Galvin brothers to move into pub sector with new company


Christie + Co, specialist property advisers, have been appointed by the Galvin brothers to search for pubs sites to add to their already hugely successful restaurant portfolio.

Galvin Restaurants is a family-run collection of French restaurants founded in 2005 by Michelin-starred chef brothers Chris and Jeff Galvin. The idea behind establishing Galvin Pub Co is to create something that draws together sociability, architecture, history and heritage, outstanding food, fine wines and great cask beers, supported by a strong sense of community.

Jeff Galvin of Galvin Pub Co is especially looking forward to the opportunity of working with local artisans and growers from around the home counties, enabling the Pubs to showcase their produce.

A main draw of the pubs will be British hand drawn cask ales and beers balanced with a hand selected list of delicious wines; however, simply prepared food will govern the menu driven by careful sourcing from British farms many of whom have won Outstanding Supplier Awards to Galvin’s restaurants.

Simon Chaplin, Director, Corporate Pubs & Restaurants, Christie + Co, commented, “We fully understand the ethos behind the Galvin Pub Co brand and are looking forward to helping them grow their pub offering.

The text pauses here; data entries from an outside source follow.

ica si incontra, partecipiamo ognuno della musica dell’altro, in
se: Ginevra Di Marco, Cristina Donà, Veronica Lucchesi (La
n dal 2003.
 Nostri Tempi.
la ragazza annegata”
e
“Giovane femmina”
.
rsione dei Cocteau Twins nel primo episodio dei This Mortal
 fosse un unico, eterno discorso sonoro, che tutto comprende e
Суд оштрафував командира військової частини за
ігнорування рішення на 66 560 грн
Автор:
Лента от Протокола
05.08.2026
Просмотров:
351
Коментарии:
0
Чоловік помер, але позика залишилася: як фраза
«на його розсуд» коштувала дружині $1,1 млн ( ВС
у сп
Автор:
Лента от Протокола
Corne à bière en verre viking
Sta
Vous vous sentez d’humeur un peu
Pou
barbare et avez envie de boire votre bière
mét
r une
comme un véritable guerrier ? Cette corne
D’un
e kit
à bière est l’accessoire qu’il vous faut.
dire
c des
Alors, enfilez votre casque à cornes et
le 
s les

The Galvin team are keen to move quickly and have already acquired the Green Man Pub in Chelmsford, Essex which has quickly gained a strong following and local support whilst undergoing its restoration and refurbishment. We will look to grow the portfolio in the London suburbs and along the Thames Valley.”

Chris Galvin of Galvin Pubs Co said, “Christie + Co have excellent relationships throughout the pub sectors so we are looking to tap into their contacts to source the best pubs properties on offer to expand the Galvin brand. Our goal is to deliver people’s perception of the great British pub serving the local neighbourhood, and also becoming a destination in itself. We will re-establish the no nonsense approach to our Pubs by working with hand picked staff, using simple cooking methods and utilising the best quality, locally sourced ingredients.”